Diagnostic chest X-rays and breast cancer risk among women with a hereditary predisposition to breast cancer unexplained by a BRCA1 or BRCA2 mutation

Nom de la revue
Breast Cancer Research
Maximiliano Ribeiro Guerra, Juliette Coignard, Séverine Eon-Marchais, Marie-Gabrielle Dondon, Dorothée Le Gal, Juana Beauvallet, Noura Mebirouk, Muriel Belotti, Olivier Caron, Marion Gauthier-Villars, Isabelle Coupier, Bruno Buecher, Alain Lortholary, Jean-Pierre Fricker, Paul Gesta, Catherine Noguès, Laurence Faivre, Pascaline Berthet, Elisabeth Luporsi, Capucine Delnatte, Valérie Bonadona, Christine M. Maugard, Pascal Pujol, Christine Lasset, Michel Longy, Yves-Jean Bignon, Claude Adenis-Lavignasse, Laurence Venat-Bouvet, Hélène Dreyfus, Laurence Gladieff, Isabelle Mortemousque, Séverine Audebert-Bellanger, Florent Soubrier, Sophie Giraud, Sophie Lejeune-Dumoulin, Jean-Marc Limacher, Jean Chiesa, Anne Fajac, Anne Floquet, François Eisinger, Julie Tinat, Sandra Fert-Ferrer, Chrystelle Colas, Thierry Frebourg, Francesca Damiola, Laure Barjhoux, Eve Cavaciuti, Sylvie Mazoyer, Anne Tardivon, Fabienne Lesueur, Dominique Stoppa-Lyonnet, Nadine Andrieu
Abstract

Abstract
Background
Diagnostic ionizing radiation is a risk factor for breast cancer (BC).
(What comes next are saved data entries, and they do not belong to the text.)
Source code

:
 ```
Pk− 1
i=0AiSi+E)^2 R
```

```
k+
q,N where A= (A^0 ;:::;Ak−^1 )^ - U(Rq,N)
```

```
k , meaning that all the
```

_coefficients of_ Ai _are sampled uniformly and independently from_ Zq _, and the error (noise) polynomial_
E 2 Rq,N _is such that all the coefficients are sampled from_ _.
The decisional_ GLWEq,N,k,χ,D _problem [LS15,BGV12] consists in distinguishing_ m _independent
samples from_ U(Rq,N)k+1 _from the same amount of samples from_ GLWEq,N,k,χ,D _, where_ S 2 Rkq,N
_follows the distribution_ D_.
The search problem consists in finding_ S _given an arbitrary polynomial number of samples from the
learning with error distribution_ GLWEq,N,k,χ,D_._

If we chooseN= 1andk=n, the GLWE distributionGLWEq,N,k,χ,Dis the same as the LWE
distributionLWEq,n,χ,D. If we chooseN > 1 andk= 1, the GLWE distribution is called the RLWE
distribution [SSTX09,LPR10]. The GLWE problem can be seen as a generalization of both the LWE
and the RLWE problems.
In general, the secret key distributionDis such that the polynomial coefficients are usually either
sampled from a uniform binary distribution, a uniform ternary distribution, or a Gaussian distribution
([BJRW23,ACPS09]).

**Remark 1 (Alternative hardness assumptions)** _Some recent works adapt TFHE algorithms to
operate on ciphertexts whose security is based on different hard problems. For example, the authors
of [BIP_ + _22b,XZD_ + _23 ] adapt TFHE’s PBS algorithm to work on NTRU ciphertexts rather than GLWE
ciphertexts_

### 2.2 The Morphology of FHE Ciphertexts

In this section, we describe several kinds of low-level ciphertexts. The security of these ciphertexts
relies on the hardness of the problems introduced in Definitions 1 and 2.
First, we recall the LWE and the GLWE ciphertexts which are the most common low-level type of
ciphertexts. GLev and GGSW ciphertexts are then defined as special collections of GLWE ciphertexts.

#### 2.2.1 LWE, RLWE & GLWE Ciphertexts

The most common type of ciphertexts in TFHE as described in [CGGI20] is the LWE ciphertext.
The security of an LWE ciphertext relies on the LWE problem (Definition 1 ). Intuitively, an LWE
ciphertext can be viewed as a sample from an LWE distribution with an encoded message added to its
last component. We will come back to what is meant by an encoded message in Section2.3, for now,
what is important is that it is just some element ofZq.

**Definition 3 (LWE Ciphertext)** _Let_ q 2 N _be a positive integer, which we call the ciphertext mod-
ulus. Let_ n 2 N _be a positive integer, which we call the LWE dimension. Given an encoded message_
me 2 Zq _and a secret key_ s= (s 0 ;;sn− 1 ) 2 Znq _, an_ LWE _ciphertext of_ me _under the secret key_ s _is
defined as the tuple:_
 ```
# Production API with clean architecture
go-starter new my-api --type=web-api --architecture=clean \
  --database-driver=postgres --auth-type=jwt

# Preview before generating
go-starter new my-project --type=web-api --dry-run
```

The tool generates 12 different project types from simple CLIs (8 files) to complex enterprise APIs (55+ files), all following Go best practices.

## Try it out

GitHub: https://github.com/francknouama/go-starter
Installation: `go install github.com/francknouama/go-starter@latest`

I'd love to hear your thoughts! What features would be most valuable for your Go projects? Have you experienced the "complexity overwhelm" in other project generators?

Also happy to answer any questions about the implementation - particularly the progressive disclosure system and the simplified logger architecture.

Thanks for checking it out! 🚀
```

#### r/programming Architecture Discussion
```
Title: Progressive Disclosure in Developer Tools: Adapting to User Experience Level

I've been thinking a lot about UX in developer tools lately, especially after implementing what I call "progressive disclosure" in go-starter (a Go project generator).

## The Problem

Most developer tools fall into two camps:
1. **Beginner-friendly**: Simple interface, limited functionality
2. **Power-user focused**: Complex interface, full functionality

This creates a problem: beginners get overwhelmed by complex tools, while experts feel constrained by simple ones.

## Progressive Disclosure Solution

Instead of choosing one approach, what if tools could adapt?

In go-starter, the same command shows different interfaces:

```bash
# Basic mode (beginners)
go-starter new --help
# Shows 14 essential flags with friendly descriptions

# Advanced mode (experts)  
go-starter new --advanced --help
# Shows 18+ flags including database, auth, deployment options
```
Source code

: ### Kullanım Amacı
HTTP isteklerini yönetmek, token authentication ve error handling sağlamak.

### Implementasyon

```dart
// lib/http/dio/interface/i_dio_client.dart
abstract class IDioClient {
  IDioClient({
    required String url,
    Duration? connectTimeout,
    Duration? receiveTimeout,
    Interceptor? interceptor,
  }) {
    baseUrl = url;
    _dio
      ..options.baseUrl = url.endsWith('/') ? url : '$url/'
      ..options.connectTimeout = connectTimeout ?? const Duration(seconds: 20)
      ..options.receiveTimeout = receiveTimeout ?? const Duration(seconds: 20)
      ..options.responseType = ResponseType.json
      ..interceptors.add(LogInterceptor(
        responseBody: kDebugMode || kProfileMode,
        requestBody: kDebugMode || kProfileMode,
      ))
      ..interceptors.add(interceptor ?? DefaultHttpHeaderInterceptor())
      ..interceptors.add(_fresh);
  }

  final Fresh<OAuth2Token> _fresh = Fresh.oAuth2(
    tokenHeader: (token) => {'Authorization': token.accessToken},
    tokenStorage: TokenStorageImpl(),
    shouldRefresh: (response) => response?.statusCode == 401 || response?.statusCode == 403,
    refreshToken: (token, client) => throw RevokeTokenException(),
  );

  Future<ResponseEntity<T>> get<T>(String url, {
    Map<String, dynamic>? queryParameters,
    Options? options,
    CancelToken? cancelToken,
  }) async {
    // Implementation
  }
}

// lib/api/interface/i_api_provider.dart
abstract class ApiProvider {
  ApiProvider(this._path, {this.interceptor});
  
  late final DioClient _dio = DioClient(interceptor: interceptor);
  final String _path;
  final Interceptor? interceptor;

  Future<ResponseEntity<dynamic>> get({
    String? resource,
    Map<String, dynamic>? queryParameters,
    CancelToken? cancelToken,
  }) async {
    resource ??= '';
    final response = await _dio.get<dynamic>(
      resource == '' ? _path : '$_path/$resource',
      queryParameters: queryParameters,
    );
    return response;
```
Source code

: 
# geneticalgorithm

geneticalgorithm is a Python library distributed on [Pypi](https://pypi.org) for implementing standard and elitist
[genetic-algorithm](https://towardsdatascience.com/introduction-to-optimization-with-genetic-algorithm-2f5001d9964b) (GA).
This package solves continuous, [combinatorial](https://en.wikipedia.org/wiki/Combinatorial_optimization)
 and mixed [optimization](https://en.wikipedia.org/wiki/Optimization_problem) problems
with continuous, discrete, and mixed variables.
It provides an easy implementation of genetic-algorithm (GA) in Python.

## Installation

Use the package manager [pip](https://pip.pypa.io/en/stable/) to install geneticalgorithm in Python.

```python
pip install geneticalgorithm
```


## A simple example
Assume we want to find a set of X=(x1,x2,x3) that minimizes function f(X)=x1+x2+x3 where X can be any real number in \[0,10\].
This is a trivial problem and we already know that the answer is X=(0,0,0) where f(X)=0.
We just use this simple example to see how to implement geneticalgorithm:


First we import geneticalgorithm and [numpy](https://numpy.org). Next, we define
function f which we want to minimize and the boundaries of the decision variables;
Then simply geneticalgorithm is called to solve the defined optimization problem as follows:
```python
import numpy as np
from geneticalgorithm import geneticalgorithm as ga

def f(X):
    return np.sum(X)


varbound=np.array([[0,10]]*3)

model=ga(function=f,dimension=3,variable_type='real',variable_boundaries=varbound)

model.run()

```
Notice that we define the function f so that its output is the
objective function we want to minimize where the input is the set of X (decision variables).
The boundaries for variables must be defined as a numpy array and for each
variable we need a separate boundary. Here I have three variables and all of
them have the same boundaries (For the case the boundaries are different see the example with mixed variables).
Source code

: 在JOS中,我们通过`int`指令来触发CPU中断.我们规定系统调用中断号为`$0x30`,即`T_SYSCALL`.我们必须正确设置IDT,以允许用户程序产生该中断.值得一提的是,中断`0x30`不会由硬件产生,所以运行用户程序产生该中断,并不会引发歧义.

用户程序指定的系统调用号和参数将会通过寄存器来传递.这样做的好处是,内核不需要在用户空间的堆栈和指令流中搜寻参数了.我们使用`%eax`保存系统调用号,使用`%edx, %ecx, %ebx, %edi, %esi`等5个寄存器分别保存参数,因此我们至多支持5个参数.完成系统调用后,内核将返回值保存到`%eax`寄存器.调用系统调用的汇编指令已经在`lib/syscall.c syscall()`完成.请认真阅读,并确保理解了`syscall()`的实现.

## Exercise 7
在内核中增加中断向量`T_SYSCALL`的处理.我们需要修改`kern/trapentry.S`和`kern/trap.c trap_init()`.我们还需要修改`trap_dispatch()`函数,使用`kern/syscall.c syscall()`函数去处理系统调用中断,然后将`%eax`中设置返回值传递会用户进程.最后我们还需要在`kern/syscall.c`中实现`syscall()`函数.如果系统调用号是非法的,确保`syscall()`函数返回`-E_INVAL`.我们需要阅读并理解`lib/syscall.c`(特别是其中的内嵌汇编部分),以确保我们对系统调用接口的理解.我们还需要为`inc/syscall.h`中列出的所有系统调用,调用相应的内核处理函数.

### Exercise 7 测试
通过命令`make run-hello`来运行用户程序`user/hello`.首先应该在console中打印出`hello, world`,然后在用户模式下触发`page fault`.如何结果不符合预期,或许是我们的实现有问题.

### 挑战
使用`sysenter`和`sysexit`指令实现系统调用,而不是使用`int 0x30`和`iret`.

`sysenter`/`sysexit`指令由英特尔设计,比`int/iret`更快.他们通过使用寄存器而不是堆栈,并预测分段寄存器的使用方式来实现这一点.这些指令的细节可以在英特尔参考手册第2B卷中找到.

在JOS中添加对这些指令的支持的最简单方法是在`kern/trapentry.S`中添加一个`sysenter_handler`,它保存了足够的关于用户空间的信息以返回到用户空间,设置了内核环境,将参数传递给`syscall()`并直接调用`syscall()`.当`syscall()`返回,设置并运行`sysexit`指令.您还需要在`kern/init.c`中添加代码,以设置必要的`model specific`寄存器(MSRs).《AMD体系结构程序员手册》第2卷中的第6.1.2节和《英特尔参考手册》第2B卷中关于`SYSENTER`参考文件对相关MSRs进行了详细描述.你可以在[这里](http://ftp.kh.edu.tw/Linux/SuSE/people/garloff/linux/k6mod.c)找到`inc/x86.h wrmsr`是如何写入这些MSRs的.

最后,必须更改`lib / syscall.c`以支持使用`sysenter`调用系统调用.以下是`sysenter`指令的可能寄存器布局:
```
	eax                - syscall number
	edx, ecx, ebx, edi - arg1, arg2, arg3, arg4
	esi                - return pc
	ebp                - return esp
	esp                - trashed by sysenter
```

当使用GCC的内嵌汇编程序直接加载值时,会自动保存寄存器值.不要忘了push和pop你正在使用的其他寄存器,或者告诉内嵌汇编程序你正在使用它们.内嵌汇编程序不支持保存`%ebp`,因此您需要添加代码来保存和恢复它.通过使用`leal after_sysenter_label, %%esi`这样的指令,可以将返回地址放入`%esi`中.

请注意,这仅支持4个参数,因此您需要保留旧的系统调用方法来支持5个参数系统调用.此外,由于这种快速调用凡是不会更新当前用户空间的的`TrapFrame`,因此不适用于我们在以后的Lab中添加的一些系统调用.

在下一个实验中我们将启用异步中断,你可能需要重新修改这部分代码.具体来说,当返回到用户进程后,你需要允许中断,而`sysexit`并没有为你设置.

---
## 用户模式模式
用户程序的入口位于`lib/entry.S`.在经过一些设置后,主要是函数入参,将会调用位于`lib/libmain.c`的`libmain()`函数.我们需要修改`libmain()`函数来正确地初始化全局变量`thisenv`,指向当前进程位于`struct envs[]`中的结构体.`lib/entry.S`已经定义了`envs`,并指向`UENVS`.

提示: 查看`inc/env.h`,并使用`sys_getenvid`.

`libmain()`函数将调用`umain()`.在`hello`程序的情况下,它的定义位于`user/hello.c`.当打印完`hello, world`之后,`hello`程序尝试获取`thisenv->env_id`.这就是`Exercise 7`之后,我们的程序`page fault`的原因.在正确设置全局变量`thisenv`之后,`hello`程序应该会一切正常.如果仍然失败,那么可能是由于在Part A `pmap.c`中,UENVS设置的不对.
BC risk increases with increased dose to the chest and decreases with increased age at exposure, with possible effect modification related to familial or genetic predisposition. While chest X-rays increase the BC risk of BRCA1/2 mutation carriers compared to non-carriers, little is known for women with a hereditary predisposition to BC but who tested negative for a BRCA1 or BRCA2 (BRCA1/2) mutation.

Methods
We evaluated the effect of chest X-rays from diagnostic medical procedures in a dataset composed of 1552 BC cases identified through French family cancer clinics and 1363 unrelated controls. Participants reported their history of X-ray exposures in a detailed questionnaire and were tested for 113 DNA repair genes. Logistic regression and multinomial logistic regression models were used to assess the association with BC.

Results
Chest X-ray exposure doubled BC risk. A 3% increased BC risk per additional exposure was observed. Being 20 years old or younger at first exposure or being exposed before first full-term pregnancy did not seem to modify this risk. Birth after 1960 or carrying a rare likely deleterious coding variant in a DNA repair gene other than BRCA1/2 modified the effect of chest X-ray exposure.

Conclusion
Ever/never chest X-ray exposure increases BC risk 2-fold regardless of age at first exposure and, by up to 5-fold when carrying 3 or more rare variants in a DNA repair gene.
Further studies are needed to evaluate other DNA repair genes or variants to identify those which could modify radiation sensitivity. Identification of subpopulations that are more or less susceptible to ionizing radiation is important and potentially clinically relevant.